(Data extracted from a collection)
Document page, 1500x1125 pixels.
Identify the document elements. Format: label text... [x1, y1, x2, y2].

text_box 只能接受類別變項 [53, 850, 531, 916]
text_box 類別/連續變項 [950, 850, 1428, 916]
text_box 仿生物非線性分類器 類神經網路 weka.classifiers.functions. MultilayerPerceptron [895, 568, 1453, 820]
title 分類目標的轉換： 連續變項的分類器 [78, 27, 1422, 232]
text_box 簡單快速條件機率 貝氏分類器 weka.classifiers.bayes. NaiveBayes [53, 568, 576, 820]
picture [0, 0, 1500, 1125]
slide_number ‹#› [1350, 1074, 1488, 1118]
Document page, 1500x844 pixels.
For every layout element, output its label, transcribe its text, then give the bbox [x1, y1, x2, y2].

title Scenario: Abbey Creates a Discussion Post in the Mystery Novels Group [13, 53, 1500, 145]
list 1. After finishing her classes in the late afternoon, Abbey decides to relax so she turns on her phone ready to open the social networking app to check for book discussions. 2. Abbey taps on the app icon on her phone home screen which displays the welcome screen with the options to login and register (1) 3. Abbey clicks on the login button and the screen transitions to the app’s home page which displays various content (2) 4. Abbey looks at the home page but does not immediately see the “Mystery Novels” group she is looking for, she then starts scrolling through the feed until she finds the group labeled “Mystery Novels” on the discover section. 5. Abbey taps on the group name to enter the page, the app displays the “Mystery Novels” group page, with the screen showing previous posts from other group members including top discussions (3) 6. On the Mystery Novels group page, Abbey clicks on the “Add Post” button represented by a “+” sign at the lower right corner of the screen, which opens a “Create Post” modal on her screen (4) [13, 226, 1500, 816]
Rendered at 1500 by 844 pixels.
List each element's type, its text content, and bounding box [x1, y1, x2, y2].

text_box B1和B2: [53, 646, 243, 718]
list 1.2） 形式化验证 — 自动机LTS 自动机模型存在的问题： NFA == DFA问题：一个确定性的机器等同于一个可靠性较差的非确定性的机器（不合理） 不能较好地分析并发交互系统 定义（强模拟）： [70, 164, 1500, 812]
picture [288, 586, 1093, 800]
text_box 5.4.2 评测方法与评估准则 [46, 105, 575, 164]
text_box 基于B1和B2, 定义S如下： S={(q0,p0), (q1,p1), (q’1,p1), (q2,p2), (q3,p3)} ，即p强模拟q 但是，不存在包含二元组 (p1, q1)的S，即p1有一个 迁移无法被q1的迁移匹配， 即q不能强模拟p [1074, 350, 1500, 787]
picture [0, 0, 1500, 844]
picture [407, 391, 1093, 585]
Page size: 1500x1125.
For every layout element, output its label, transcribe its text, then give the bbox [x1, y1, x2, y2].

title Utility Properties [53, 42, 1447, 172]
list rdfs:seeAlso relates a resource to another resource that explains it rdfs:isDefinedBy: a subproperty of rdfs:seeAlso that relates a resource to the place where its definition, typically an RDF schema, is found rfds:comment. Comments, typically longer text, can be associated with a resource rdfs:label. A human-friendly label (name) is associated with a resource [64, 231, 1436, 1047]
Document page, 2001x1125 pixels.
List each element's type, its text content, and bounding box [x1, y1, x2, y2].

▸ PROBLEM:
Filter the data for the string "pixels". Copy each matching line.

▸ OUTPUT OF THE TASK:
Document page, 1500x1125 pixels.
Document page, 1500x844 pixels.
Rendered at 1500 by 844 pixels.
Document page, 2001x1125 pixels.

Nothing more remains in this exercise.